The Individuals with Disabilities Act of 1997 (IDEA ’97) envisioned schools where students with disabilities were given access to the general curriculum through accommodations and assistive technologies. The reauthorization of IDEA in 2004 continues to promote this goal. Title II of the No Child Left Behind Act (NCLB) similarly envisioned high-quality instruction enhanced by educational technology to help all students meet high standards. These visions are grounded in the idea that technology enhances all student learning and allows students with disabilities to participate in the general curriculum.
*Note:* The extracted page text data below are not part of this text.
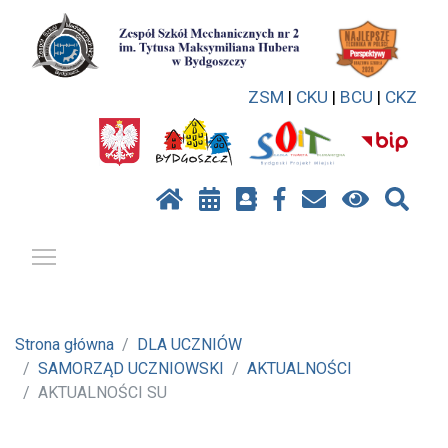
ZSM
|
CKU
|
BCU
|
CKZ
Pokaż / ukryj menu
Strona główna
DLA UCZNIÓW
SAMORZĄD UCZNIOWSKI
AKTUALNOŚCI
AKTUALNOŚCI SU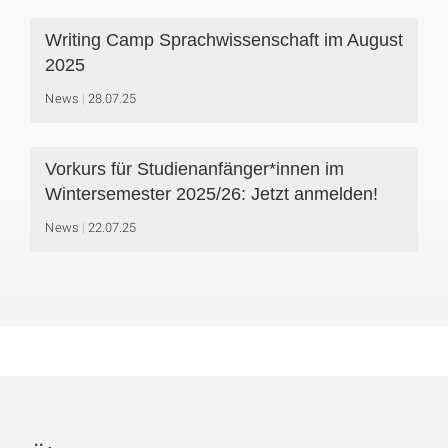
Writing Camp Sprachwissenschaft im August
2025
News
28.07.25
Vorkurs für Studienanfänger*innen im
Wintersemester 2025/26: Jetzt anmelden!
News
22.07.25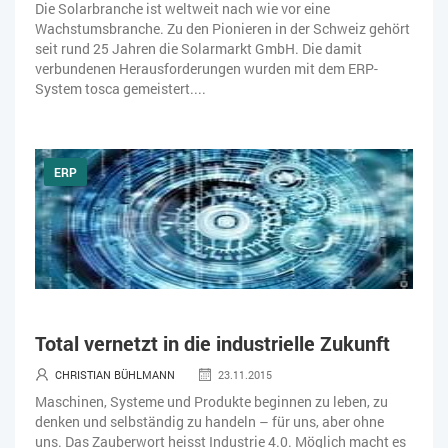
Die Solarbranche ist weltweit nach wie vor eine
Wachstumsbranche. Zu den Pionieren in der Schweiz gehört
seit rund 25 Jahren die Solarmarkt GmbH. Die damit
verbundenen Herausforderungen wurden mit dem ERP-
System tosca gemeistert....
ERP
Total vernetzt in die industrielle Zukunft
CHRISTIAN BÜHLMANN
23.11.2015
Maschinen, Systeme und Produkte beginnen zu leben, zu
denken und selbständig zu handeln – für uns, aber ohne
uns. Das Zauberwort heisst Industrie 4.0. Möglich macht es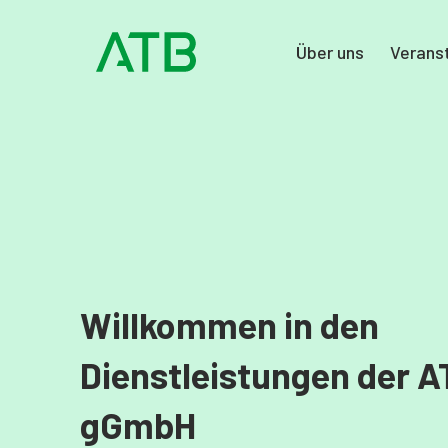
Über uns
Verans
Willkommen in den
Dienstleistungen der A
gGmbH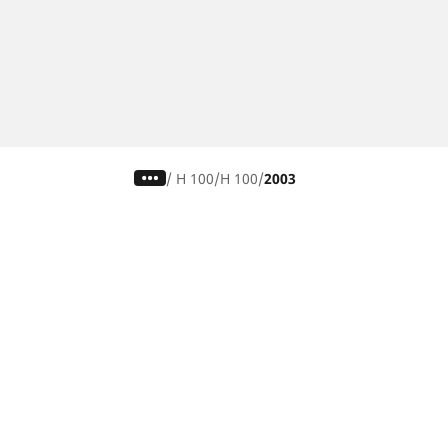
/
H 100
H 100
2003
Pneumatiky pre osobné vozidlá,
suv a dodávky
Nájdite si ideálnu pneumatiku
Prehliadajte podľa značiek áut
Prehliadajte podľa typu vozidla
Prehliadajte podľa produktového radu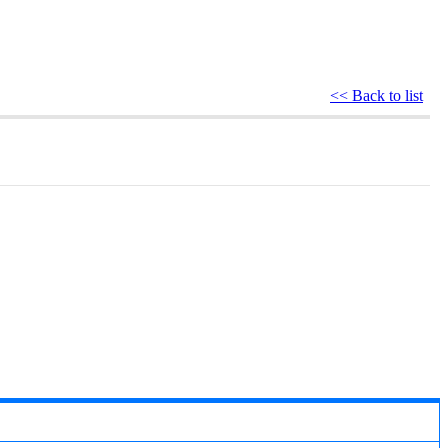
<< Back to list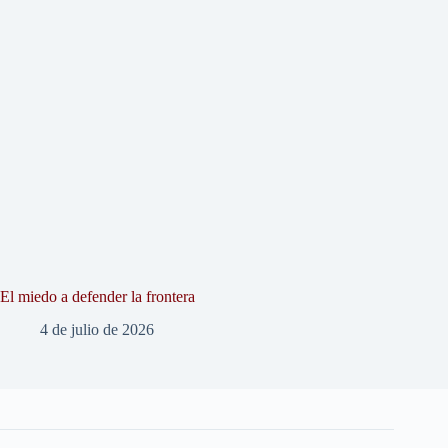
El miedo a defender la frontera
4 de julio de 2026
The vision established by these laws has proven difficult for many local and State education agencies to achieve. Thus, nine years after IDEA ’97, the promise of access through assistive technology (AT) and instructional technologies (IT) is still unfulfilled. Schools and districts are challenged to provide access to even basic technologies, particularly financially strapped urban and rural schools. And when technology is available, instructional personnel may not know how to effectively use it to deliver high-quality instruction. The most recent research from the National Center for Education Statistics found that administrators identified an insufficient number of teachers trained in using advanced telecommunications as the number one barrier to the use of technology by students with disabilities, and that this problem was greatest in schools with the highest proportion of poor students (NCES, 2002).

In addition, students and teachers often find barriers rather than supports for learning, tools that are poorly designed, and curricula that often lack the flexibility that teachers need to accommodate such students. The lack of flexibility undermines accountability and effectiveness by forcing teachers to modify or adapt the curriculum and its accountability systems in ways that are neither systematic nor evidence-based.

Finally, methodological issues have affected the quality of research related to the effectiveness of technology in enhancing educational outcomes for students with disabilities. These include the small number of subjects available for certain types of research designs; the interaction between the technologies and the quality and appropriateness of the curriculum delivered by the technologies; the individualized nature of special education; and the difficulty of embedding the technology-based intervention within the classroom context. There are also challenges in selecting the appropriate outcome measures, particularly related to technology where access—rather than student learning—is often the criterion.

If students with special needs are to realize the benefits of technology, there is a need to identify evidence-based, promising and emerging practices that help address the barriers that SEAs, LEAs, and practitioners have experienced in adopting and implementing technology. Effective technical assistance (TA) is necessary to bridge research and practice and to provide educators with the tools they need to successfully integrate technology.

CITEd was established to identify evidence-based, promising, and emerging practices and to identify and address the barriers that SEAs, LEAs, and teachers have experienced in adopting and implementing technology. The U.S. Office of Special Education Programs (OSEP) conducted the competition for the center, as specified in its program announcement (CFDA 84.327M), and made the center award to the American Institutes for Research (AIR), in collaboration with the Center for Applied Special Technology (CAST) and the Education Development Center, Inc. (EDC), under Cooperative Agreement #H327M040004-06. CITEd began its 5-year program of services on October 1, 2004.